(Your instructions)
Each line of the listing below containing the word "boards" should be returned.

--- Provided information Enclosed Below ---

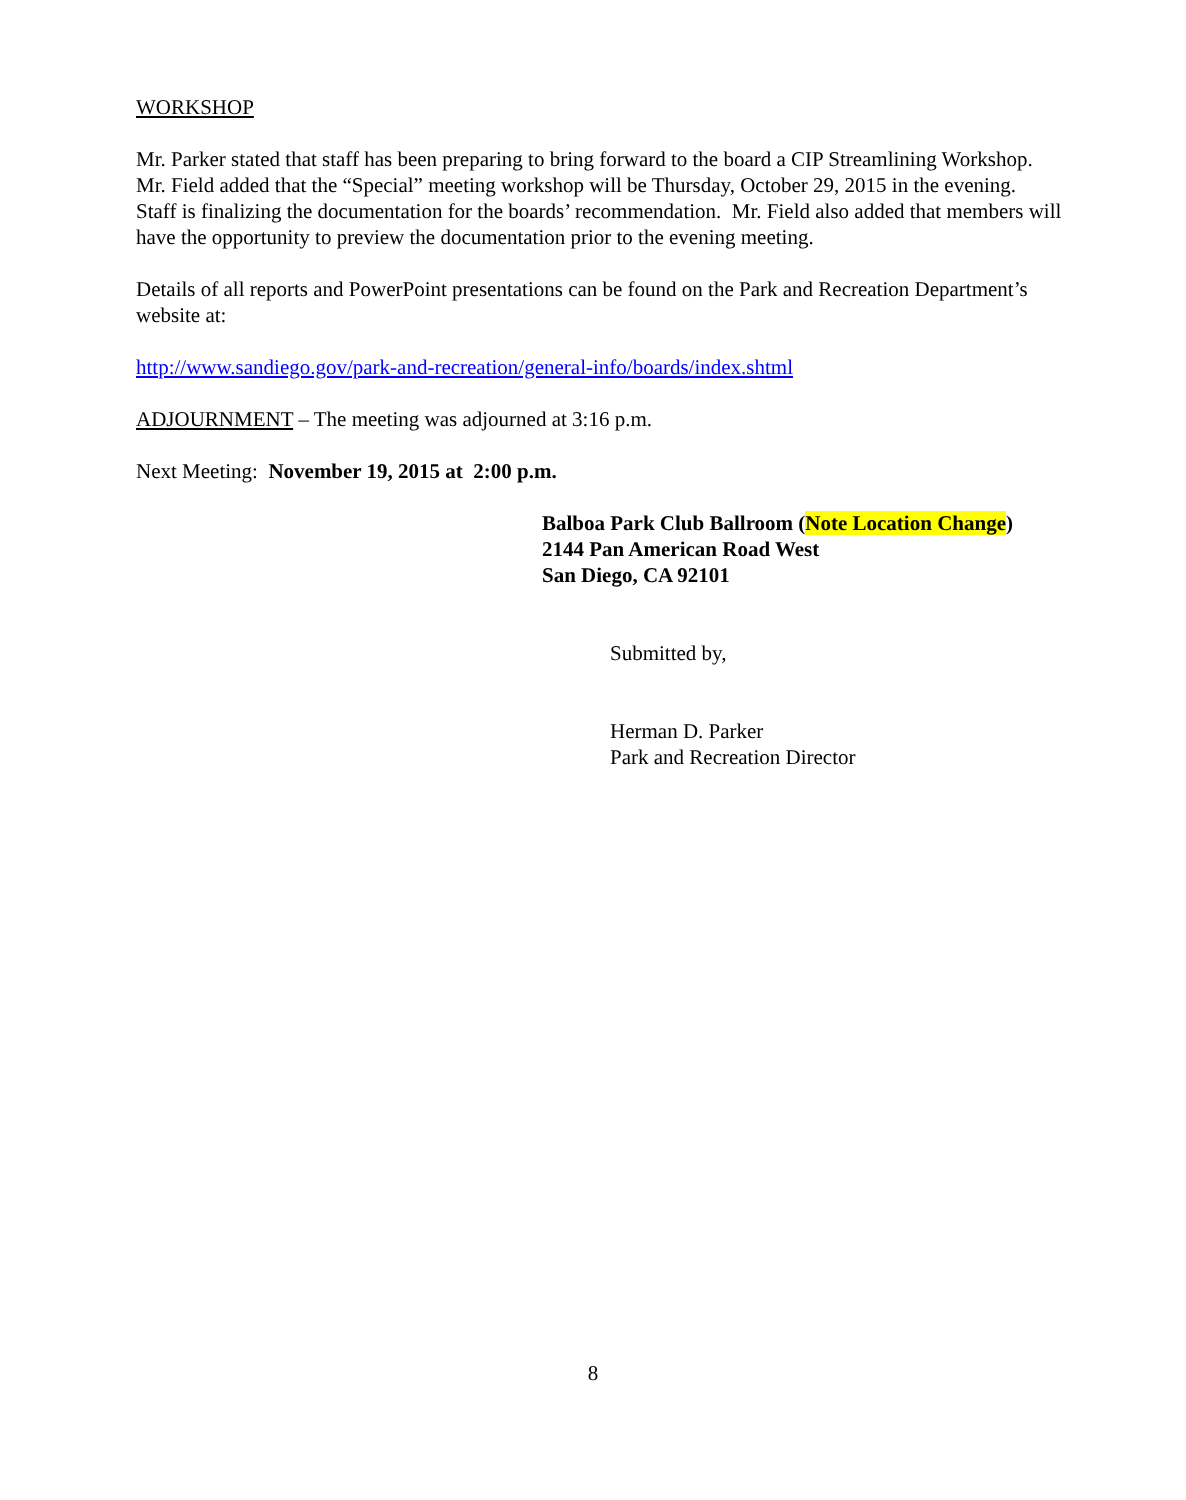WORKSHOP
Mr. Parker stated that staff has been preparing to bring forward to the board a CIP Streamlining Workshop. Mr. Field added that the “Special” meeting workshop will be Thursday, October 29, 2015 in the evening. Staff is finalizing the documentation for the boards’ recommendation. Mr. Field also added that members will have the opportunity to preview the documentation prior to the evening meeting.
Details of all reports and PowerPoint presentations can be found on the Park and Recreation Department’s website at:
http://www.sandiego.gov/park-and-recreation/general-info/boards/index.shtml
ADJOURNMENT – The meeting was adjourned at 3:16 p.m.
Next Meeting: November 19, 2015 at 2:00 p.m.
Balboa Park Club Ballroom (Note Location Change)
2144 Pan American Road West
San Diego, CA 92101
Submitted by,
Herman D. Parker
Park and Recreation Director
8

--- End of Enclosed Provided information ---

(Solution for this exercise)
Mr. Parker stated that staff has been preparing to bring forward to the board a CIP Streamlining Workshop. Mr. Field added that the “Special” meeting workshop will be Thursday, October 29, 2015 in the evening. Staff is finalizing the documentation for the boards’ recommendation. Mr. Field also added that members will have the opportunity to preview the documentation prior to the evening meeting.
http://www.sandiego.gov/park-and-recreation/general-info/boards/index.shtml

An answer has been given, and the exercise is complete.